3. I used wire ties and wire loom to run the wire along the frame. I then simply ran it up into the front passenger side of the engine compartment and wired it into the PCM 95 count pin connector (the top plug on the PCM). The PCM is easily recognized as it sits below a large black box mounted in front of the passenger side strut tower and it has the largest weather proof plugs attached to it.

4. You should have your battery disconnected at this point. If you don't you need to disconnect it now. You will be cutting into the PCM wiring harness and you can really cause significant damage if you short a wire. By disconnecting your battery you will prevent this from occuring. I always remove the negative cable. Google removing a battery and you will learn why.

5. I strongly recommend getting help from a dealer if your car is anything other than a 2015 or 2016 Mustang GT before going any further. My descriptions below only relate to the PCM wiring of a 2015 or 2016 Mustang GT.

6. To make life easy, you will want to cut the wire tie that holds the connector's large wire loom to the frame and then remove the protective rear cover on the connector (just pry lighly with a small screwdriver to remove the cover protecting the wires on the back of the connector). Then you will want to remove the electrical tape holding the wires tight up near the connector itself. You want a fair amount of wire showing so you can cut, connect, and reconnect the wires to the light and back to the connector.

7. You are going to cut into three wires in the PCM. #93, #18, #26. #93 is your cylinder 1 coil positive wire. This gets connected to the green wire on the light. #18 is a switched power wire and gets connected to the red wire from the light. #26 is the OSS (output speed shaft senor) and gets connected to the white wire from the light (the light works with either a VSS or OSS sensor although the manufacturer only mentions a VSS). The brown wire dead ends (just tape it off). This is for a motorcycle airshifter and doesn't apply with this install.

8. #93 is white wire with violet stripe. #18 is a blue wire. #26 is a yellow wire with orange stripe.

9. Make sure these connections are weather proof. This can be accomplished by soldering the wires and covering with shrink tube, or by using solderless connectors and dielectric grease, or by using a weather proof automotive connector. DO NOT simply twist the wires together and put electric tape on them. I also strongly recommend AGAINST using those connectors that partially cut into the wire and allow you to splice another wire.
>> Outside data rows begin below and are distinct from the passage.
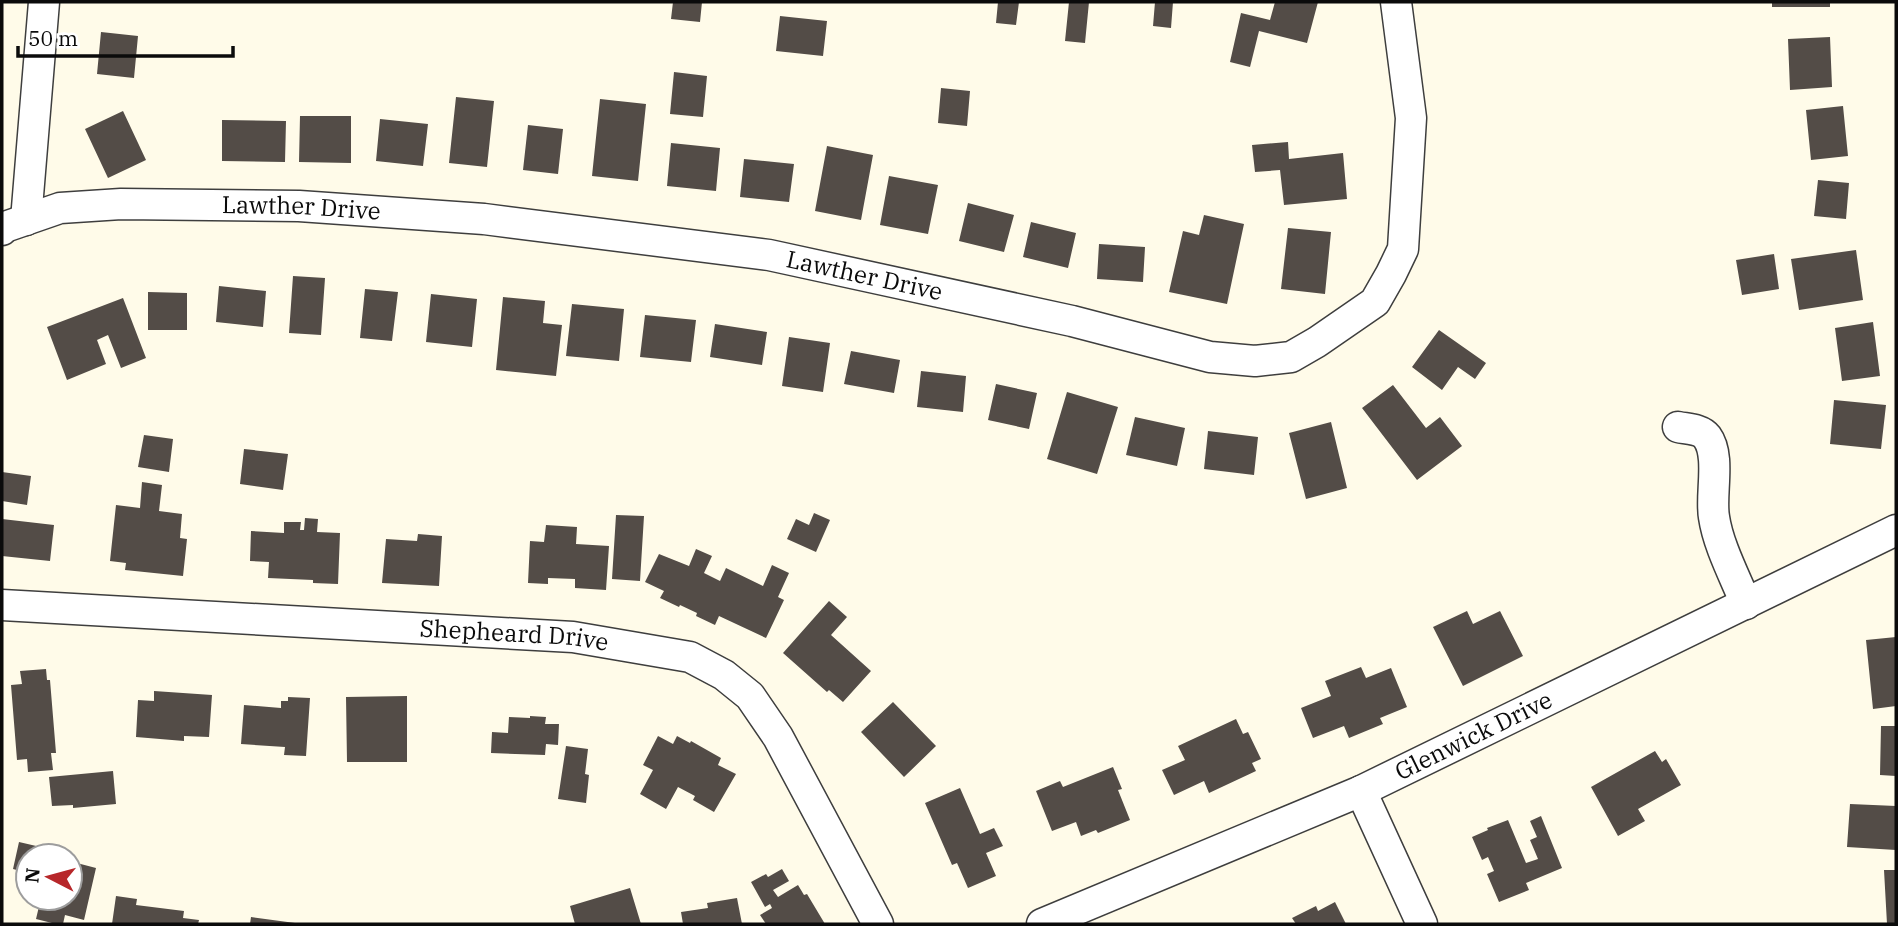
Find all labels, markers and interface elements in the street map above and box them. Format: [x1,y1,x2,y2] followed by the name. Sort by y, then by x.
[18,14,233,58] scale bar
[28,24,78,52] text: 50 m
[222,188,382,227] street label: Lawther Drive
[784,242,946,307] street label: Lawther Drive
[419,611,611,658] street label: Shepheard Drive
[1389,683,1557,787] street label: Glenwick Drive
[14,842,84,912] north arrow
[19,866,45,884] text: N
You will regret those methods some day in the future after corrosion has taken its toll. Remember, you are modifying wires going to your PCM (power control module). This is the computer that controls much of the functioning of your car.

10. Be sure to put an inline fuse between the light and the #18 pin. I used a 1 amp fuse and inline holder.
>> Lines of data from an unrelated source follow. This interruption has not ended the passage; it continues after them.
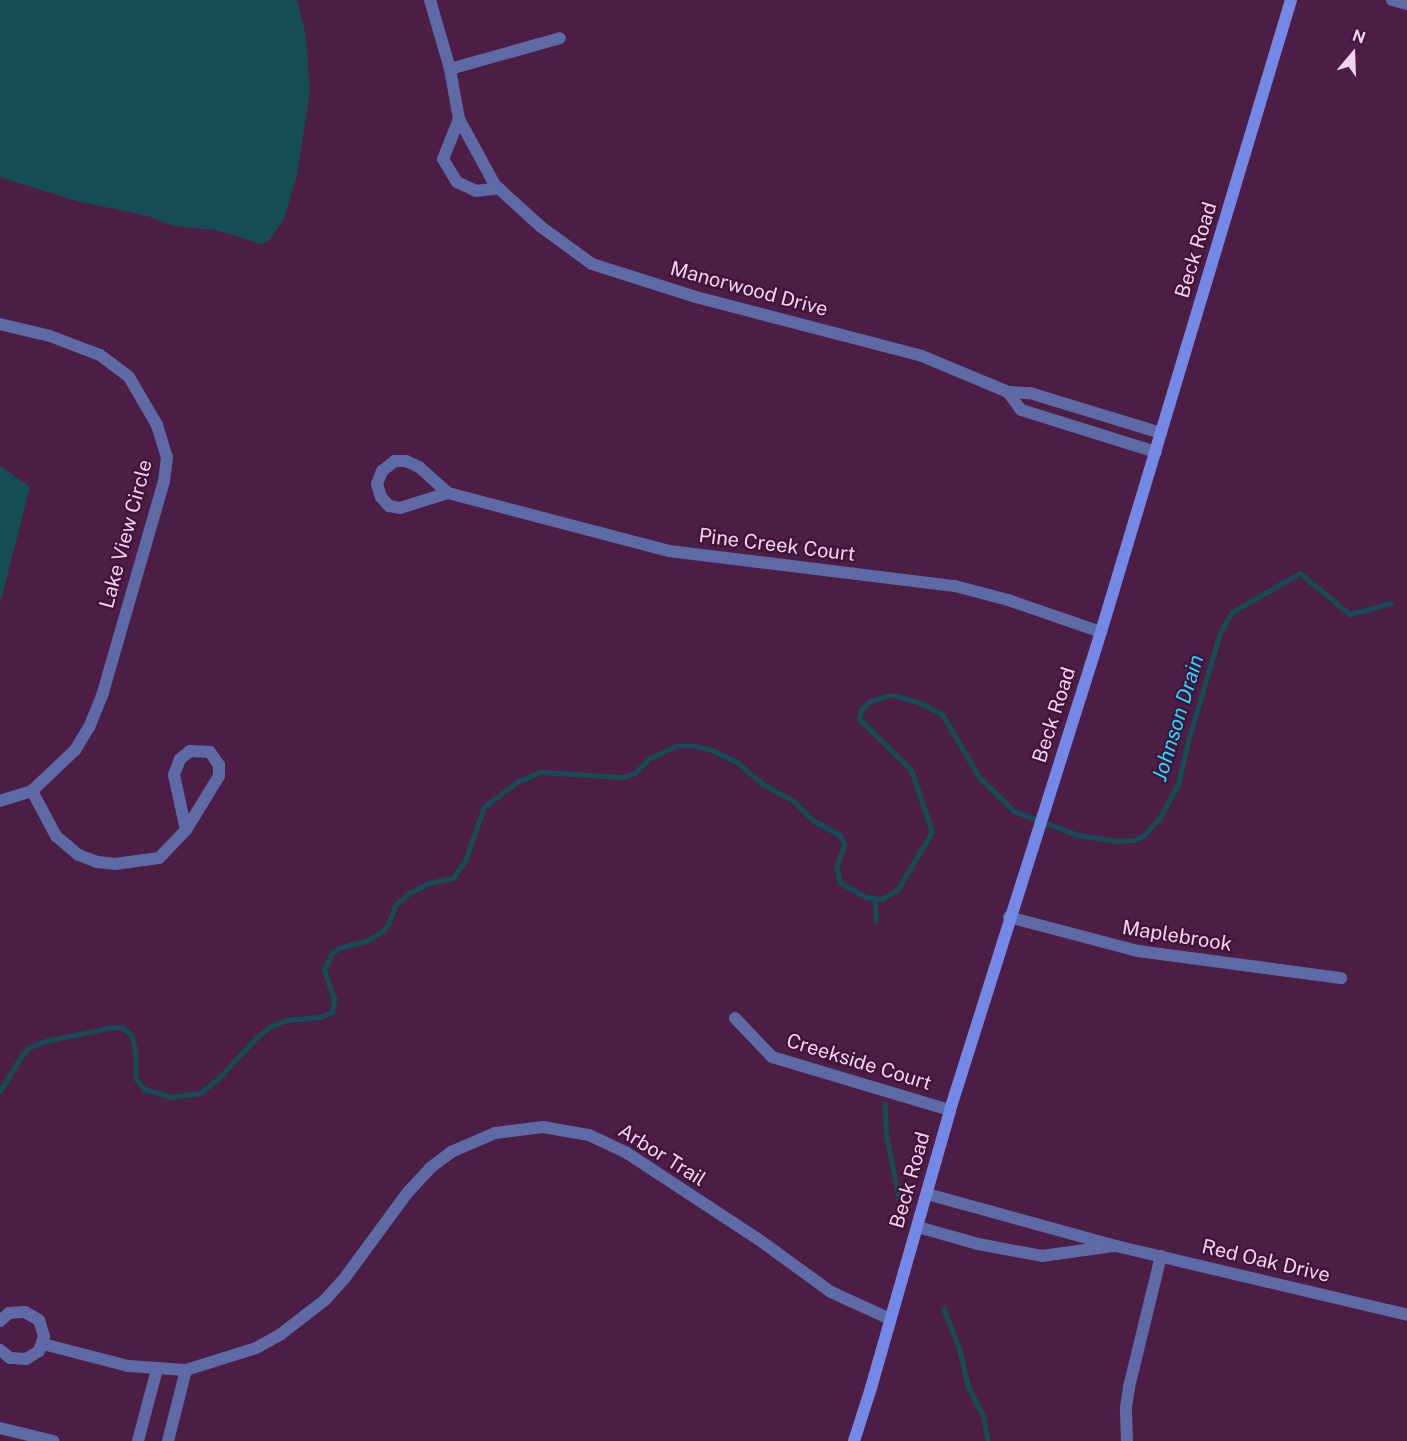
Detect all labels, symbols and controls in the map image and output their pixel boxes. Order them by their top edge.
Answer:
north arrow [1323,24,1383,84]
text: N [1350,25,1368,48]
street label: Beck Road [1170,199,1222,301]
street label: Manorwood Drive [668,256,830,322]
street label: Lake View Circle [95,457,157,611]
street label: Pine Creek Court [697,523,857,567]
water label: Johnson Drain [1147,652,1209,784]
street label: Beck Road [1027,664,1081,766]
street label: Maplebrook [1120,915,1234,957]
street label: Creekside Court [784,1029,934,1095]
street label: Arbor Trail [614,1119,710,1191]
street label: Beck Road [885,1129,935,1231]
street label: Red Oak Drive [1200,1235,1332,1287]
11. I then connected the black ground wire to the ground located on the passenger side strut tower.

12. After I installed everything, I initially left the fuse holder empty. I wanted to reconnect the battery and start the car without any power going to the shift light just to be sure I didn't get any warning lights or codes or odd behavior from the car. After being satisfied that the car was functioning properly I turned it off and installed the fuse. Then I started it and went through the programming of the shift light.

13. I would recommend putting your key fob far away from your car before you reconnect your battery. The wireless network in the car recognizes the key fob and turns on automatically some of the cars electrical system. You may get some sparks when reconnecting the ground wire otherwise.

That's about it. It should take you a good 2 to 3 hours for this project as snaking the wires can be a pain and creating good weather tight connections is a tedious job.